Nick chuckled. Both those statements were true. No one could deny the handsome gentleman that sat at the table sipping on his own latte.
Finis stood six-foot tall, his white hair hung to his shoulders when loose, but often he kept it pulled back into a pony-tail.
Broad at the shoulder, large of bicep and narrow at the hip, the effect was one of a Santa Claus that spent too much time in the gym. He really did not need the affectation of the cane he used to disarm people as a grandfatherly type.
And he was hysterical to listen to when he was working, always looking at a bright spot that no one expected and could poke fun at it.
Only once did he see the keeper of the cane become angry, it was not a pleasant thing to see. The doctor learned that the subordinate involved ended up being a yard watcher at a bone-yard.
Looking at a young man reading a comic book, Finis sighed at the graphic of a cloaked monster with a scythe in hand.
“I wish, someday that I could entrust this job to someone else, then I could talk to children of the views they find in those, “ Finis paused looking for the words. “Graphic novels. Are not entirely accurate.”
He shook his head.
“Well, people do have a fear of a lot of things.”

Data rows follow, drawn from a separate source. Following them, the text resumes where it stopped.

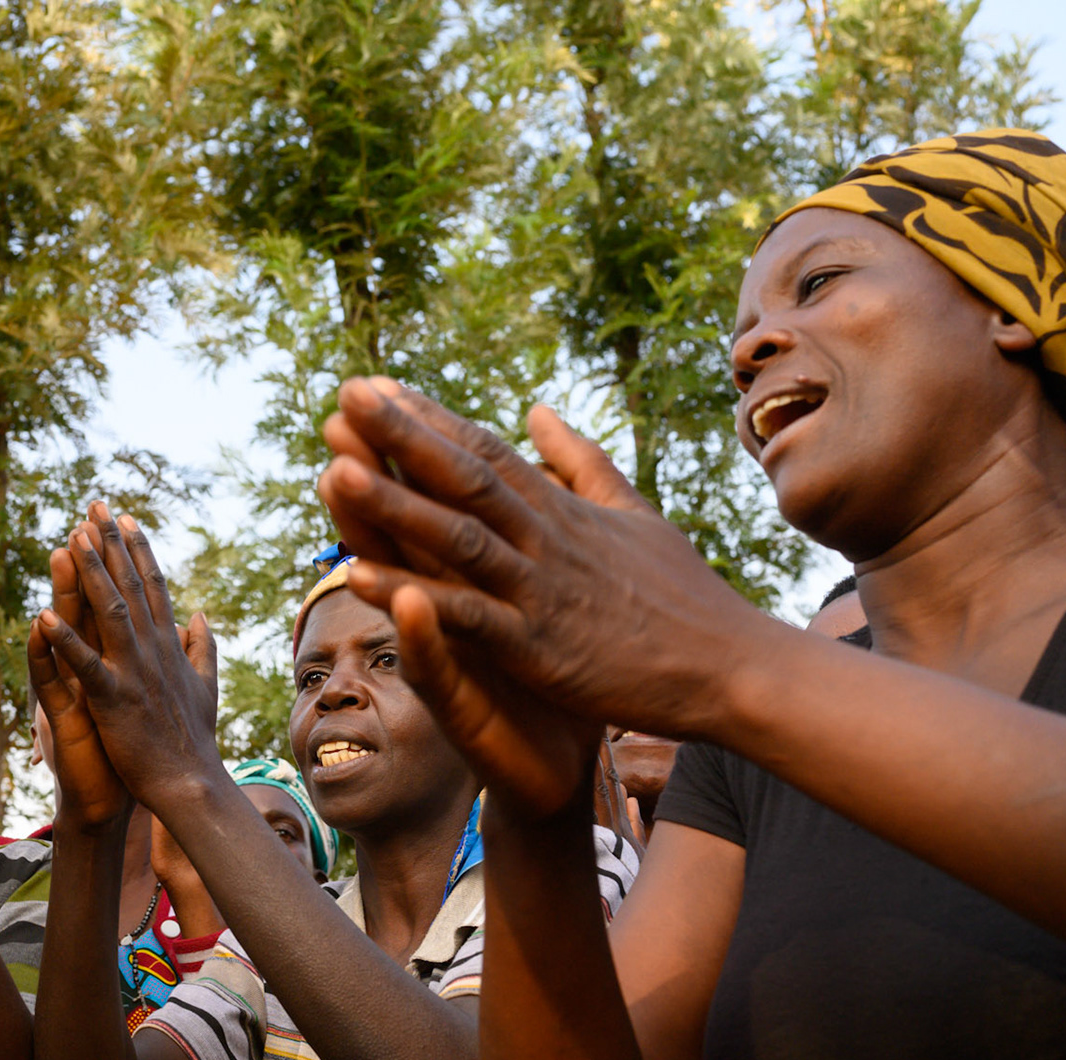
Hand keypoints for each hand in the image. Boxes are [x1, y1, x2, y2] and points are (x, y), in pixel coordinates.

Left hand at [33, 503, 220, 812]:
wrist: (191, 782)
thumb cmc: (194, 739)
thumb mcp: (204, 684)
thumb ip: (201, 646)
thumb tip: (199, 613)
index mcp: (169, 646)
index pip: (153, 587)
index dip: (138, 550)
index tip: (125, 519)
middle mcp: (154, 649)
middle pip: (130, 585)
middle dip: (110, 543)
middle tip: (94, 505)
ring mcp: (134, 672)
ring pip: (110, 612)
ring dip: (89, 573)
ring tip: (71, 538)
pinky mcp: (114, 699)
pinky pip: (85, 665)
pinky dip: (65, 641)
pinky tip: (42, 616)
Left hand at [318, 377, 764, 747]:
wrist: (731, 667)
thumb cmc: (684, 597)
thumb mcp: (634, 514)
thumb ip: (580, 462)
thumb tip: (537, 410)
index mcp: (561, 510)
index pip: (485, 450)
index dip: (427, 418)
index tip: (376, 386)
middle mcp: (547, 539)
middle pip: (464, 476)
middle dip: (401, 436)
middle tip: (345, 394)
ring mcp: (542, 590)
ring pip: (458, 538)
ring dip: (394, 505)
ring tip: (334, 473)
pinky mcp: (541, 646)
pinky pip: (466, 615)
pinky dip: (412, 595)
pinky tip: (360, 578)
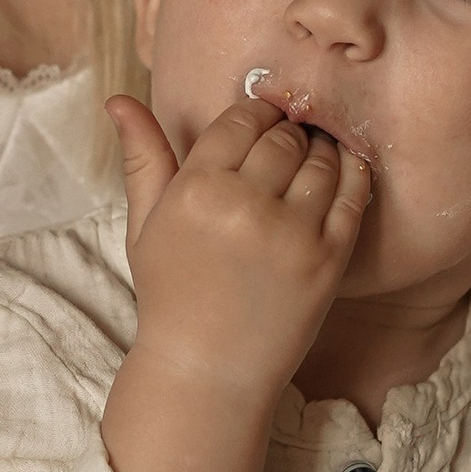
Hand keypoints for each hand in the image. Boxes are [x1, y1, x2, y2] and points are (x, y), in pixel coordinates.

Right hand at [109, 91, 371, 407]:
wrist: (209, 372)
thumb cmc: (172, 295)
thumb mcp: (145, 225)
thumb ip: (143, 158)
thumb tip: (117, 98)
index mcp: (195, 190)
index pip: (240, 120)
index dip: (254, 117)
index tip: (259, 127)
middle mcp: (244, 206)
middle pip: (284, 136)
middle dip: (287, 133)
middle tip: (287, 144)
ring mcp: (291, 234)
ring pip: (321, 159)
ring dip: (321, 150)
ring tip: (311, 160)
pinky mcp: (329, 260)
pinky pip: (353, 195)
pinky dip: (352, 174)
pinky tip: (343, 174)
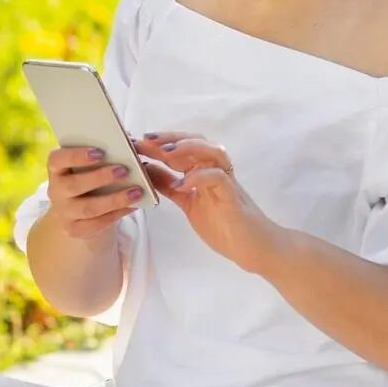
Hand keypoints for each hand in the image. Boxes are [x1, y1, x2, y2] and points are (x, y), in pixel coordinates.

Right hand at [44, 145, 145, 240]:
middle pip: (74, 185)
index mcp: (56, 168)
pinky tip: (132, 206)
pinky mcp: (74, 229)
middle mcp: (55, 191)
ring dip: (114, 199)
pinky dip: (117, 214)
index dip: (77, 156)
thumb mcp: (92, 164)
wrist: (79, 209)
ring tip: (136, 192)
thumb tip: (130, 141)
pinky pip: (96, 224)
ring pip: (88, 208)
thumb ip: (105, 152)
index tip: (99, 153)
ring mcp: (63, 212)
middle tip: (124, 171)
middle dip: (100, 178)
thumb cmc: (89, 176)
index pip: (58, 160)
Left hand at [135, 131, 278, 272]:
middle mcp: (216, 172)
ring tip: (165, 153)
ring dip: (188, 148)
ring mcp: (226, 182)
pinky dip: (199, 177)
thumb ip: (170, 187)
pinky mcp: (233, 197)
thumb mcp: (188, 203)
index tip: (134, 141)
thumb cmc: (224, 225)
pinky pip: (219, 178)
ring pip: (212, 152)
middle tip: (145, 140)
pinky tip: (181, 184)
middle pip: (196, 142)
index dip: (159, 143)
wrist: (253, 247)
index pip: (182, 149)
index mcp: (203, 172)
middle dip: (170, 138)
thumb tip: (147, 170)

“Yes,” Finis agreed. “But as a doctor, do you find them afraid of you?”
“Sometimes. I tell them the truth and they don’t always like it.”
“When I tell them the truth,” Finis grumbled. “They don’t believe me.”
The woman returned with the pad, but this time she had a worried look.
“Mister Sierra.” The only words she said as she handed Finis the tablet.
“Of course, he has no one. I need to go talk with him.” Finis signed the tablet and handed it back to her. “Nick, you did a fine job. The professor will leave this medical center on his own power. Don’t worry. I am not scheduled to meet with him for a long while yet.”
Looking back at the comic book the boy held.
“Maybe I should change my cane for something else? They make the cane into an edged weapon and I have no face.”
“Or a skull.” Nick nodded grimly. “You have to admit, you have a tough job.”
Nodding Finis stood up, shaking Nick’s hand. Old friends, Nick had met him when he nearly died as a teenager, the white-haired, smiling man directed him to medicine to do so much good.
Now, Nick felt a little sorry for him. Overworked and under-appreciated, the Angel of Death walked out of the cafeteria. A soul that hated his job and took it to heart that no one wanted to meet with him.
Always scheduling family to walk with the dearly departed, or walking with someone so they never made the trip alone, telling jokes or having conversations with them the entire journey. He was good at his job, and he hated it so much.
Doctor Jones shook his head and got up, the irony of it all was not lost on him.